---------- ESTRATTO DEL DOCUMENTO

Typo Clan
Standard Cream
di Luciano Bellanova

copertina

All’inizio di un qualsiasi progetto musicale è importante, anche se non tutti lo ammettono, sapere in che categoria verrà posta la propria produzione. Chi ascolterà le mie canzoni? Come le ascolteranno? Quanto appeal avrà una mia performance live per il pubblico e gli addetti ai lavori? Di certo non voglio santificare i meccanismi fabbrica-prodotto da major, ma è la vena da manager che fa la differenza per un musicista agli esordi, quando ancora non ci sono contratti firmati e vetrine assicurate. Naturalmente ci sono generi e attitudini che fanno più o meno da lubrificanti nel viaggio attraverso il tunnel della gavetta: è il caso di quelli espressi dai Typo Clan con la loro opera prima Standard Cream.
Daniel Pasotti e Manuel Bonetti sono freschi di annuncio in line-up del prossimo MI AMI, uno dei festival più ambiti dagli artisti italiani di media caratura. Notizia che non può fare a meno di confermare l’idea che mi ero fatto in precedenza dell’album, come di una potenziale ottima colonna sonora serale ad alta digeribilità, sia per il giovane pubblico più avulso a desideri di complessità che per quello colto più propenso a perdonare il ritardo stilistico cronico della scena italiana e a premiare chi rischia la pelle nell’oltrepassare clandestinamente il confine tra il “già sentito” e il canonico “fresco” da recensore di provincia.

--------------------

** PROBLEMI DA RISOLVERE **
1: Cita dalla recensione il passo che comincia con "All’inizio di un" e finisce con "prima Standard Cream.".
2: Per favore, indica se ciascuna affermazione concorda con la recensione, rispondendo sì o no e riportando le parole decisive del testo: (a) Standard Cream è il primo album dei Typo Clan; (b) il MI AMI è tra i festival più ambiti dagli artisti stranieri; (c) l'autore intende santificare i meccanismi fabbrica-prodotto delle major.
3: Prosegui la recensione di Standard Cream dei Typo Clan a partire dal punto in cui si ferma.

---------- SEZIONE DATI

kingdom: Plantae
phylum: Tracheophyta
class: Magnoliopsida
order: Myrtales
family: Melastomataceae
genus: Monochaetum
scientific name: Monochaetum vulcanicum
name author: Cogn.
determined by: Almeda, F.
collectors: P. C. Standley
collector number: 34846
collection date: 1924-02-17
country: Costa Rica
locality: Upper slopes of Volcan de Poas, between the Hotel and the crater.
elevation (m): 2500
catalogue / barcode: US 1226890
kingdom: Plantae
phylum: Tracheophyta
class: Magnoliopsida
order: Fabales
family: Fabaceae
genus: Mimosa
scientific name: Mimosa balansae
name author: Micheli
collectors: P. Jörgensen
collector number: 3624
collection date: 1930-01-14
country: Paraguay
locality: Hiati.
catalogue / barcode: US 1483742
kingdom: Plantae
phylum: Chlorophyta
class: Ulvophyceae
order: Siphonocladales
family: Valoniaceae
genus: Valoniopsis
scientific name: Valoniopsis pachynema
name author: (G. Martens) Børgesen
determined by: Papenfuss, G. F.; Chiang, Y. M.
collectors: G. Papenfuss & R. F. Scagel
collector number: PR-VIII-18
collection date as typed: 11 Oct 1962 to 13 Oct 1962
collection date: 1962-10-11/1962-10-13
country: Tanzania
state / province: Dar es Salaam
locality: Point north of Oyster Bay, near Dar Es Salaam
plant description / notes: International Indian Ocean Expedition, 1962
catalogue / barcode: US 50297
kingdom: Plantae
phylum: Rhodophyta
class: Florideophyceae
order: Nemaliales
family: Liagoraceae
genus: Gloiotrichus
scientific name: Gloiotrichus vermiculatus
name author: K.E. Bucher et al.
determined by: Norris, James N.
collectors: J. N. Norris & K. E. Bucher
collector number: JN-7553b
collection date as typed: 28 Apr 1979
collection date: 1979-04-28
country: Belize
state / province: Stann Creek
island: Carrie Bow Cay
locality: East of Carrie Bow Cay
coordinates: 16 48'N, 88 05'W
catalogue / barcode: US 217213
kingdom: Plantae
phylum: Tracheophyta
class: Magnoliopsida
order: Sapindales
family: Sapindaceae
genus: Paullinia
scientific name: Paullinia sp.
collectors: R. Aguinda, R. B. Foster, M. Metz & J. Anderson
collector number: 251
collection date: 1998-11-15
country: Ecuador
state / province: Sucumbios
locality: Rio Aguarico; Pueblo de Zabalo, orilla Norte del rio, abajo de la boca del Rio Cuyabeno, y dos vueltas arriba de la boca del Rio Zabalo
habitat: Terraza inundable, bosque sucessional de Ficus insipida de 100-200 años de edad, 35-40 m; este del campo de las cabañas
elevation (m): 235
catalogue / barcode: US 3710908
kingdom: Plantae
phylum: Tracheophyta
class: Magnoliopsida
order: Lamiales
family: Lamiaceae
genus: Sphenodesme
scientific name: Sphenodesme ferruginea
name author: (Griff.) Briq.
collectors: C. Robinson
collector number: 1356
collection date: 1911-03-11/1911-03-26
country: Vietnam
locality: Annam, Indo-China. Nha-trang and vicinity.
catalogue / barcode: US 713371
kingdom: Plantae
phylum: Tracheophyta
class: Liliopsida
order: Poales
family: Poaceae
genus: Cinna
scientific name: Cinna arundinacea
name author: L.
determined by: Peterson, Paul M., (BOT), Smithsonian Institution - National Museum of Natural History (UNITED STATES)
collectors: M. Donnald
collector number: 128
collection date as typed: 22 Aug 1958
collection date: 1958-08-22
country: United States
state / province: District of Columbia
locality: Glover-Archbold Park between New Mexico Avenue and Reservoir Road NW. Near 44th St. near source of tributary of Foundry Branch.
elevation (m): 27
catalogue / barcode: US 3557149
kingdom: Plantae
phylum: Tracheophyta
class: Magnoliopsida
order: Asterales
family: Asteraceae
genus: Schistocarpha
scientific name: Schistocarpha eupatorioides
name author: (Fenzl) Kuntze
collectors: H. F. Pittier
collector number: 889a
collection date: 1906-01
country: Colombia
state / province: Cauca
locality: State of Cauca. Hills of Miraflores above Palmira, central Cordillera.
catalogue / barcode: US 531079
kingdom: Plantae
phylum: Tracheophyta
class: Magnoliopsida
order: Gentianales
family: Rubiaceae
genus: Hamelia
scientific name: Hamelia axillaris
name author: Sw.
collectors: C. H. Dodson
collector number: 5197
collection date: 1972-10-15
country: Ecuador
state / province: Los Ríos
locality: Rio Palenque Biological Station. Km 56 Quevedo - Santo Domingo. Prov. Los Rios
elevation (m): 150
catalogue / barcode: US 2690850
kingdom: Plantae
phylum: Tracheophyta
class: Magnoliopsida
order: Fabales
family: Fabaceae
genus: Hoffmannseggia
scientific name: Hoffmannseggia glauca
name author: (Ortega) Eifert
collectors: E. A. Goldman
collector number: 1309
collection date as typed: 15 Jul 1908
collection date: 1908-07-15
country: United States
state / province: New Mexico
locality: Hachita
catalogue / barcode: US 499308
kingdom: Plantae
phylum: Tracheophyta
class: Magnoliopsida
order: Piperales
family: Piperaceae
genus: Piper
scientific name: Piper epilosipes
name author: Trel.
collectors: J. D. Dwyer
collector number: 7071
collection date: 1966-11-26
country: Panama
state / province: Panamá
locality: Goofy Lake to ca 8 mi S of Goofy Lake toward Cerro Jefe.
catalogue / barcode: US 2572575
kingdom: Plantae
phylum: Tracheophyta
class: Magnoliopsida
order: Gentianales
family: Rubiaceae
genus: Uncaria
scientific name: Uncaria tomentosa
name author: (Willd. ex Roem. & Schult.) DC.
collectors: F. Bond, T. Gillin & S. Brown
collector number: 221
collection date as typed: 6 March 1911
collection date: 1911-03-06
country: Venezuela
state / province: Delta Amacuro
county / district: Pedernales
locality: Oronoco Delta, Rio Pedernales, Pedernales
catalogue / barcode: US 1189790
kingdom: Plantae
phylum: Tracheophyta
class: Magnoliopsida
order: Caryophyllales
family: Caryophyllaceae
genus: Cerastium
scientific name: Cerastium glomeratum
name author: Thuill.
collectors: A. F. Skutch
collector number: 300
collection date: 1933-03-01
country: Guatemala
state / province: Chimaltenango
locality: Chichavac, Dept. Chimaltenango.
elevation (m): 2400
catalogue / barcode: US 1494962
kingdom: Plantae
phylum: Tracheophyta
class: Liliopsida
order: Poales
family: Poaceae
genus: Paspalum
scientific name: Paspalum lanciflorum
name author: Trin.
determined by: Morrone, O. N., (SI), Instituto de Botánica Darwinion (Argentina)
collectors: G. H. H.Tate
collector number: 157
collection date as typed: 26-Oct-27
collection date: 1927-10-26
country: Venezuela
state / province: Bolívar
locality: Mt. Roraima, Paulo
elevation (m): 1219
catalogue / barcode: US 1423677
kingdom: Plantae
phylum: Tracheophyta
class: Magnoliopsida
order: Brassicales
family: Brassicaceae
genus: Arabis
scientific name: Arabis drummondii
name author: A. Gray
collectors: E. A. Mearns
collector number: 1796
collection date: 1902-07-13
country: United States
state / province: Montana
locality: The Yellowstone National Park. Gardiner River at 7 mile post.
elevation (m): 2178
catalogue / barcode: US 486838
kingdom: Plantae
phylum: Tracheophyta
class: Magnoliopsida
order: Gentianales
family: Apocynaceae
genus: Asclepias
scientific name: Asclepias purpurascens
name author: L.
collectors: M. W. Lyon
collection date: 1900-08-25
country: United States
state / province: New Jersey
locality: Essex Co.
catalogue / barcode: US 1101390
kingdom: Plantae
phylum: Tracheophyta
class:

--------------------

** RISPOSTE PER COMPITO **
1:
All’inizio di un qualsiasi progetto musicale è importante, anche se non tutti lo ammettono, sapere in che categoria verrà posta la propria produzione. Chi ascolterà le mie canzoni? Come le ascolteranno? Quanto appeal avrà una mia performance live per il pubblico e gli addetti ai lavori? Di certo non voglio santificare i meccanismi fabbrica-prodotto da major, ma è la vena da manager che fa la differenza per un musicista agli esordi, quando ancora non ci sono contratti firmati e vetrine assicurate. Naturalmente ci sono generi e attitudini che fanno più o meno da lubrificanti nel viaggio attraverso il tunnel della gavetta: è il caso di quelli espressi dai Typo Clan con la loro opera prima Standard Cream.

2:
(a) Sì: «con la loro opera prima Standard Cream».
(b) No: «uno dei festival più ambiti dagli artisti italiani di media caratura».
(c) No: «Di certo non voglio santificare i meccanismi fabbrica-prodotto da major».

3:
Ecco, bisognerà dare tempo ai Typo Clan di avere tutte le carte in regola per passare sull’altro lato della recinzione, perché a lungo andare potrebbe non bastare la loro rilettura in chiave minimale dell’electro pop-soul da “bianco che suda come un nero” (cit.) delle produzioni meno acustiche di Damon Albarn (con i rispettivi progetti) e Beck, eccezion fatta per la traccia Stronger. Di Standard Cream non bisogna sottovalutare una certa attenzione a porsi su un altro confine: quello tra il glamour da spot pubblicitario tutto coretti, bassi accattivanti e percussioni da inseguimento sui terrazzi e una controparte fatta di rifiniture a base di synth (e non solo) che possono sviluppare un discorso più oscuro e complesso. Discorso a cui manca l’appoggio di testi all’altezza, ma che spinge i ragazzi oltre il compitino da band estiva da servire con ghiaccio. Intanto noi, un drink ce lo facciamo.